-- Opening Marker --

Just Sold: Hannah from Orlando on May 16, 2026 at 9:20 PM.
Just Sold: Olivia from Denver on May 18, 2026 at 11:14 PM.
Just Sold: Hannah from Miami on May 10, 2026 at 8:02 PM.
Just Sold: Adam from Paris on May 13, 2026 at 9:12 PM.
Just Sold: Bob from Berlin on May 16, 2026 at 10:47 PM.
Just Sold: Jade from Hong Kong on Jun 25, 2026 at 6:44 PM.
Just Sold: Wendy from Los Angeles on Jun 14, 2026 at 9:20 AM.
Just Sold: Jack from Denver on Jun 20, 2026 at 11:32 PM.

-- Closing Marker --

- WORK REQUIRED -
Exactly as shown, output all of the material above.

- TASK RESULT -
Just Sold: Hannah from Orlando on May 16, 2026 at 9:20 PM.
Just Sold: Olivia from Denver on May 18, 2026 at 11:14 PM.
Just Sold: Hannah from Miami on May 10, 2026 at 8:02 PM.
Just Sold: Adam from Paris on May 13, 2026 at 9:12 PM.
Just Sold: Bob from Berlin on May 16, 2026 at 10:47 PM.
Just Sold: Jade from Hong Kong on Jun 25, 2026 at 6:44 PM.
Just Sold: Wendy from Los Angeles on Jun 14, 2026 at 9:20 AM.
Just Sold: Jack from Denver on Jun 20, 2026 at 11:32 PM.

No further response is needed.